▶ _DOCUMENT SEGMENT_

=-=-=

Home Geospatial Applications Miscellaneous Recent fire at Indian Space Centre shall not disrupt space projects

Recent fire at Indian Space Centre shall not disrupt space projects

The chief of India’s space programme ordered an investigation on Tuesday into the fire breakout that occurred at the country’s Sriharikota Space Centre in the south, which killed six people including a senior engineer.

Madhavan Nair, who heads the Indian Space Research Organisation (ISRO), mentioned recently that the damage caused by Monday’s fire to the space centre would not disrupt their space projects. He had asked a seven-member commitee of scientists, both serving and retired, to probe the cause of the fire and submit their findings within six weeks.

An accident occurred at the Solid Propellant Rocket Booster (SPROB) Plant in Satish Dhawan Space Centre (SDSC-SHAR), Sriharikota, at about 1600 hours a couple of days back. This happened while a test propellant segment was being prepared for transportation after curing. The propellant in the segment caught fire and caused severe damage to the building, in which the operations were going on. Three persons have escaped from the building with burns and they have been admitted to the hospital in Chennai. Operations are on to rescue the others. Emergency action have been put on to approach the building and clear the debris and reach the people inside. A high-level Committee has been constituted to look into the matter. Chairman, ISRO, Shri G. Madhavan Nair, has rushed to Sriharikota to personally supervise the operations. Six people were killed and three others seriously injured when fuel being loaded for tests on a satellite launch rocket exploded, sparking a huge fire.

=-=-=

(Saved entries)
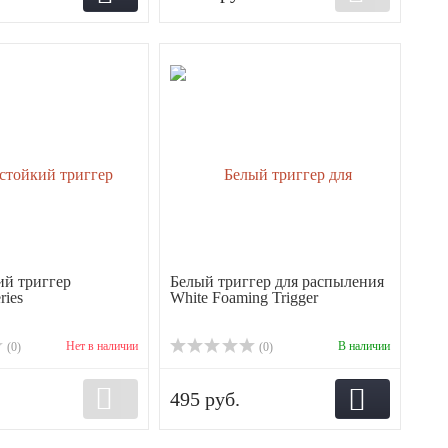
й триггер
Белый триггер для распыления
ries
White Foaming Trigger
Нет в наличии
В наличии
(0)
(0)
495 руб.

=-=-=

▶ _PROBLEMS TO SOLVE_
1 > In the article about the Sriharikota fire, how long does the investigating committee of scientists have to submit its findings?
2 > Carry on the article about the fire at the Sriharikota space centre from its last sentence.
The saved entries have nothing to do with the article about the fire.

▶ _ANSWER SET_
1 > Six weeks.

2 >
Rajiv Lochan, assistant scientific secretary in ISRO, said initial estimates showed building repairs at Sriharikota would take five months. Indian missile experts, meanwhile, described it as “providence” that the development of the nuclear-capable Agni ballistic missile, first tested as a prototype in 1989, had been kept away from the island space centre.

The centre began operations in 1971 for the launch of rockets involved in India’s domestic space programme. The area surrounding Sriharikota is a high-security zone and kept under constant watch by Indian security forces. A new Geosynchronous Satellite Launch Vehicle, jointly being developed with Russia, and a Polar Satellite Launch Vehicle will be launched from the site this year as scheduled, added ISRO. The space centre is used to launch India’s launch vehicles’ remote sensing and communication satellites. It also houses the launch vehicle assembly and service facilities such as real time data processing and flight safety.